Quick Guide to Finding the Domain of 1/(x-1)
- Set the denominator x-1 equal to zero.
- Solve for x, which gives x = 1.
- Exclude this value from the domain, as it makes the denominator zero.
Exploring the Limitless: The Domain of 1/(x-1)
Domain in Inequality Form: x < 1 or x > 1 (The domain is all x such that x is less than 1 or x is greater than 1)
Domain in Interval Notation: (-∞, 1) ∪ (1, ∞) (The domain is from negative infinity to 1, union, from 1 to positive infinity)
Domain in Set-builder Notation: { x ∈ ℝ : x ≠ 1 } (The domain is the set of all x in the real numbers such that x is not equal to 1)

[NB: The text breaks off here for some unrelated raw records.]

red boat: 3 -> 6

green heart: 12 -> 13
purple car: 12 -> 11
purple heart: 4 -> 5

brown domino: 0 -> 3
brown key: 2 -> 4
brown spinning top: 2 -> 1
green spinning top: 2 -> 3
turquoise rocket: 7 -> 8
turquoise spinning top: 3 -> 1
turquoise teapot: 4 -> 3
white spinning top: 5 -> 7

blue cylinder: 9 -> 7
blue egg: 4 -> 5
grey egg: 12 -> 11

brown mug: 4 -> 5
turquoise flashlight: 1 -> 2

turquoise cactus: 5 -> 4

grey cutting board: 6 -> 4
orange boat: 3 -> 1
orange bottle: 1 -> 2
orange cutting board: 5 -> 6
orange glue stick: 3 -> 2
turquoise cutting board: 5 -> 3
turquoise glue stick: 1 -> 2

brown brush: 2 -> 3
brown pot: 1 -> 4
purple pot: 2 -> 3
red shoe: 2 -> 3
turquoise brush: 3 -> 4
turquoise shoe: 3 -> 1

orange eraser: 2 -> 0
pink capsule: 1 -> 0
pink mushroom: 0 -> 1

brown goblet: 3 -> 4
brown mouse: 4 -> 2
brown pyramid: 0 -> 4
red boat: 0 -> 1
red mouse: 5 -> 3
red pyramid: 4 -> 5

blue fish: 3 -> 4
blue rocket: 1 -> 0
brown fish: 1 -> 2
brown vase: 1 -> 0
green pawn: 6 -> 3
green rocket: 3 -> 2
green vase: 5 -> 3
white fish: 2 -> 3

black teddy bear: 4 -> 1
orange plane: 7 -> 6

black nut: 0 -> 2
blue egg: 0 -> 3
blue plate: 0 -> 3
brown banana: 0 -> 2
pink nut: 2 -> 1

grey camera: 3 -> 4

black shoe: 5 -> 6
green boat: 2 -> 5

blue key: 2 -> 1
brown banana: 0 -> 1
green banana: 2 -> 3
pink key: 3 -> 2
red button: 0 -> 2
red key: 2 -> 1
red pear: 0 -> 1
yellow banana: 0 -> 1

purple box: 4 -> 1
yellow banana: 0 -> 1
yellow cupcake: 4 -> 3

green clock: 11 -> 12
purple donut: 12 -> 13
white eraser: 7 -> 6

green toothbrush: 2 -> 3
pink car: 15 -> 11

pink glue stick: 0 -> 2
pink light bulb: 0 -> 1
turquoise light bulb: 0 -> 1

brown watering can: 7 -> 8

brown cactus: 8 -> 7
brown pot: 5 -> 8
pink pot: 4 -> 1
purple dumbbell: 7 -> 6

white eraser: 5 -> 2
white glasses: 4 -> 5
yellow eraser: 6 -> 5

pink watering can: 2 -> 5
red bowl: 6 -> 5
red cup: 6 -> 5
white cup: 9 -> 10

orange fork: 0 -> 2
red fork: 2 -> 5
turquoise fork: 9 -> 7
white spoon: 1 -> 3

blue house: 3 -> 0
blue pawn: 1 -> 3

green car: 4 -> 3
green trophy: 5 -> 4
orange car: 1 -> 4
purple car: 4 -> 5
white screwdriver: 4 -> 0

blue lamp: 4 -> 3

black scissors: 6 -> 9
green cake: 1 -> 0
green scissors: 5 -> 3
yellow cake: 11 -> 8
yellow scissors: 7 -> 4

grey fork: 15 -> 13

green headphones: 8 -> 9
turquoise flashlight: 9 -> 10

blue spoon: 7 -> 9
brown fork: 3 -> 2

Visualizing the Graph of 1/(x-1)
- Vertical Asymptote: x = 1 (The graph approaches but never touches this line.)
- Horizontal Asymptote: y = 0 (The graph approaches but never reaches this line as x goes to positive or negative infinity.)
- Quadrants: The graph is in the 1st and 3rd quadrants, similar to 1/x but shifted one unit to the right.
- End Behavior: As x approaches 1 from the left, y approaches negative infinity. As x approaches 1 from the right, y approaches positive infinity.